De la poésie, je vous jure. Je sens qu’une lectrice, Micheline, est comme beaucoup d’entre vous « habitée » par sa vieille demeure. « Cette ‟maison Usher”, elle est tapissée d’amour, ses murs résonnent de fous rires, écrit-elle. Si vous regardez bien, vous trouverez des rêves inscrits aux plafonds et peut-être un ou deux chagrins qui se sont cachés sous les plinthes. Mais aucune maison neuve, condo ou château, ne vous offrira un nid plus confortable ou plus chaleureux ! »

Ça donne l’impression non seulement d’entrer dans une maison, mais en religion, et j’ai beaucoup souri en lisant votre enthousiasme.

J’ai rêvé toute ma vie d’un condo plutôt que d’une inquiétante maison centenaire, et perdu des heures et des heures à regarder en vain des photos sur le site de Centris. Plusieurs d’entre vous ont pété ma baloune, notamment Chloé, charpentière-menuisière de son métier. « Je suis bien placée pour voir avec quel genre de qualité on construit aujourd’hui. On construit avec ce qui a de plus cheap, les matériaux nobles laissent place aux faux-semblants et aux moulures en carton. J’ai vu des horreurs pas possibles sur la vaste majorité des chantiers sur lesquels j’ai travaillé. N’achetez jamais de condo, c’est un conseil que je vous donne. »

Une chose revient souvent : les vieilles maisons ont « une âme », vous en êtes persuadés. Une histoire. « Elles nous la content de temps en temps, confie Robert, qui a repris la maison de son père datant de 1912. Doucement, on a fait le tour des problèmes et il en reste, mais 30 ans plus tard, nous n’avons aucun regret. »

« Si elle y est depuis 100 ans, c’est qu’elle y sera encore dans 100 ans, affirme Claude. N’intervenez que si quelque chose est un problème pour vous, et pas pour les autres. »

Concernant les tuyaux d’époque en cuivre, par exemple, Julie rappelle que ça vaut son pesant d’or. « Un plombier peut vous suggérer de la changer et vous ne pouvez pas vous imaginer le prix qu’il obtiendra pour la revente de ‟votre plomberie”. »

« Surtout, SURTOUT, évitez les ‟rénoveux”, vedettes ou non, qui planteraient leurs marteaux et leurs caméras pour tout refaire style RONA ou IKEA », insiste Thérèse, qui adore sa vieille maison imparfaite de Saint-Jean-sur-Richelieu.
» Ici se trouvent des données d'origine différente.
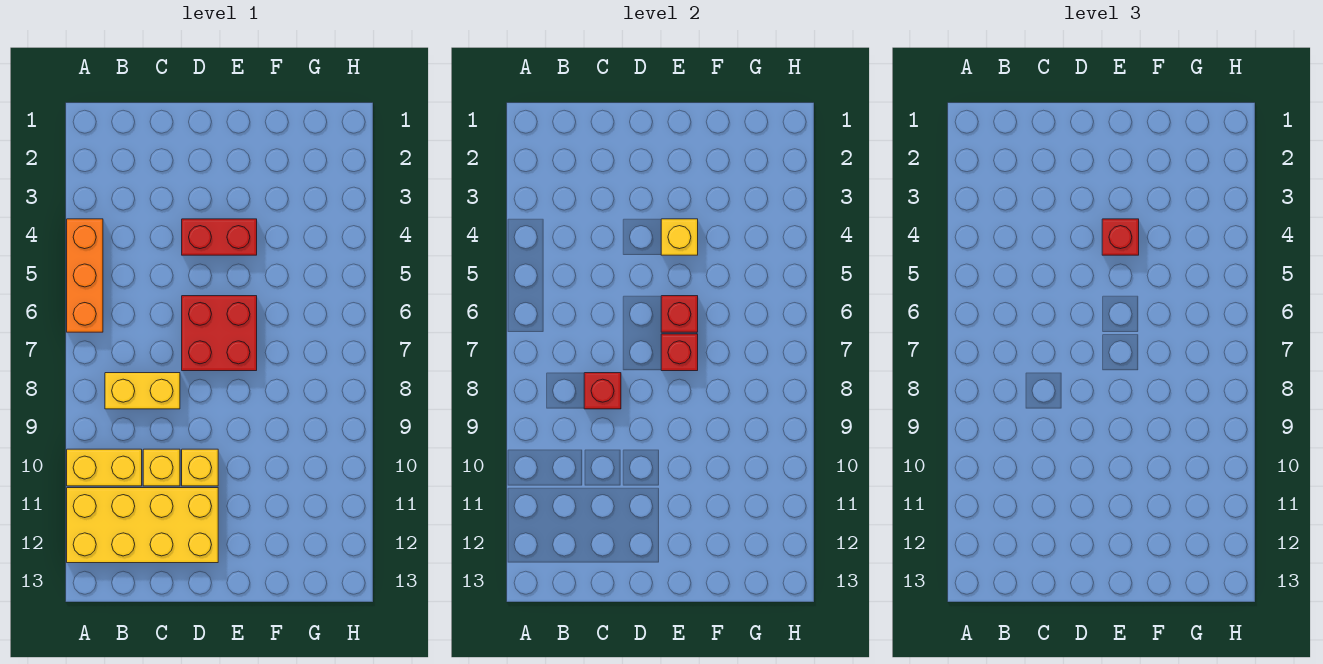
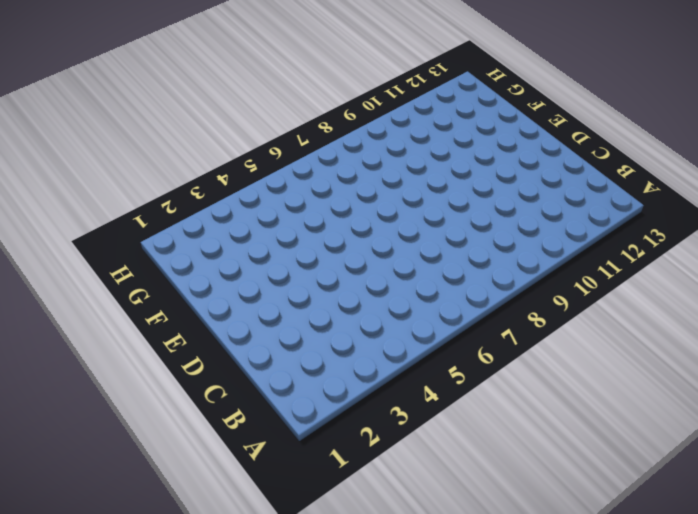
none -> orange brick A4:A6 level 1
none -> yellow brick A10:B10 level 1
none -> yellow brick A11:D12 level 1

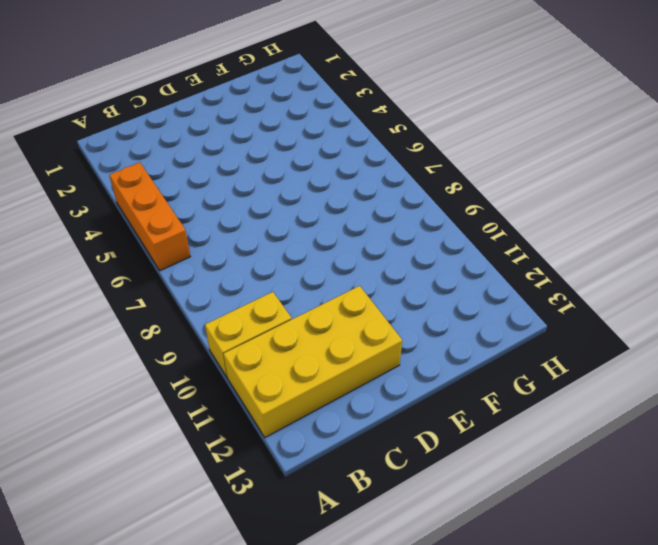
none -> yellow brick B8:C8 level 1
none -> yellow brick C10 level 1
none -> red brick D4:E4 level 1

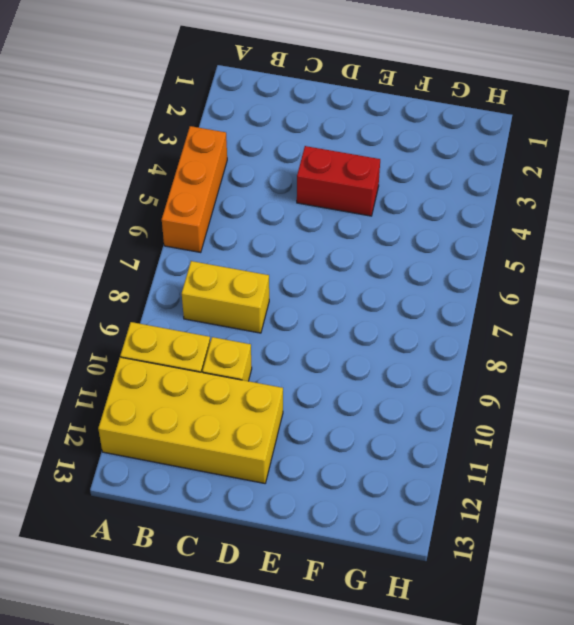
none -> red brick D6:E7 level 1
none -> yellow brick D10 level 1
none -> red brick C8 level 2

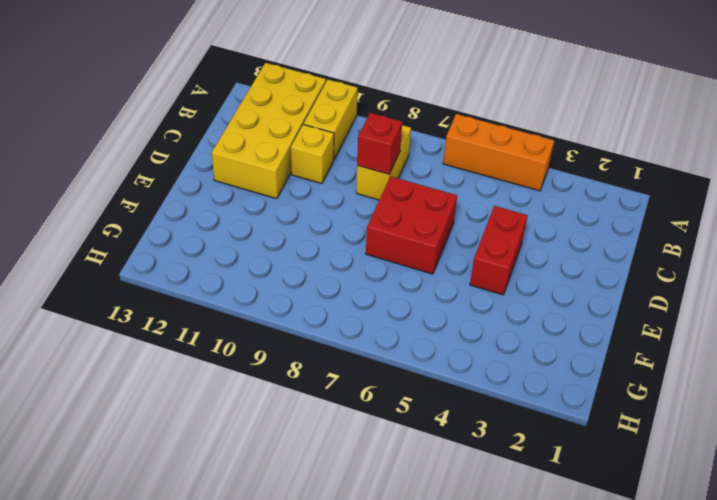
none -> yellow brick D10 level 1
none -> yellow brick E4 level 2
none -> red brick E6 level 2

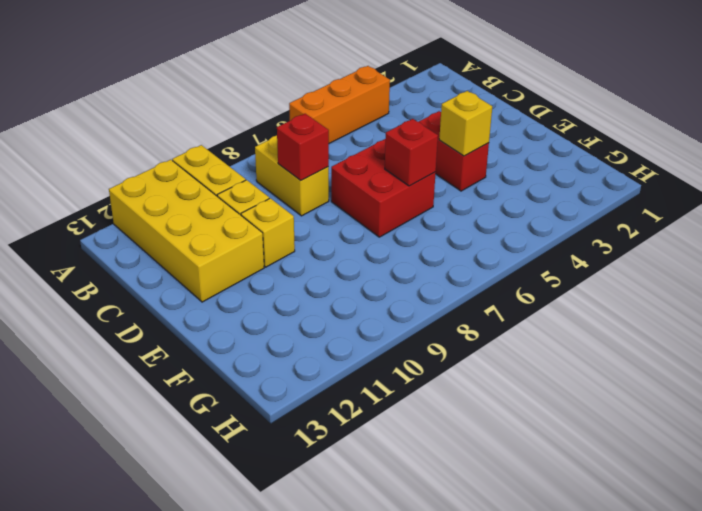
none -> red brick E7 level 2
none -> red brick E4 level 3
Je vous promets, Thérèse, qu’il n’y en a pas un qui va rentrer chez nous. Je déteste les caméras.

« Ne touchez jamais aux tuyaux ni aux fils électriques pour la mettre à niveau, recommande André. Votre maison est comme une vieille personne, il ne faut pas essayer de changer sa constitution ou remplacer une hanche usée. »

« Je n’y connaissais rien et maintenant, j’en suis à ma troisième maison, m’écrit Huguette. On apprend au jour le jour et surtout : écoutez et croyez ceux qui s’y connaissent. »

Sincèrement, un grand merci pour tous vos messages qui m’ont galvanisée. Je n’ai pas pu répondre à tout le monde, mais je les ai tous lus (en prenant des notes). J’en avais besoin, car j’ai beaucoup de peine de quitter un appartement que j’adore, qui a été mon refuge pendant la pandémie, et surtout mon quartier chéri, où je vis depuis toujours. En lisant vos courriels à mon chum, exaspéré par mes inquiétudes, il m’a dit : « Tu vois ? TU VOIS ? »

Je vous crois et je vais vous écouter, comme le suggère Huguette.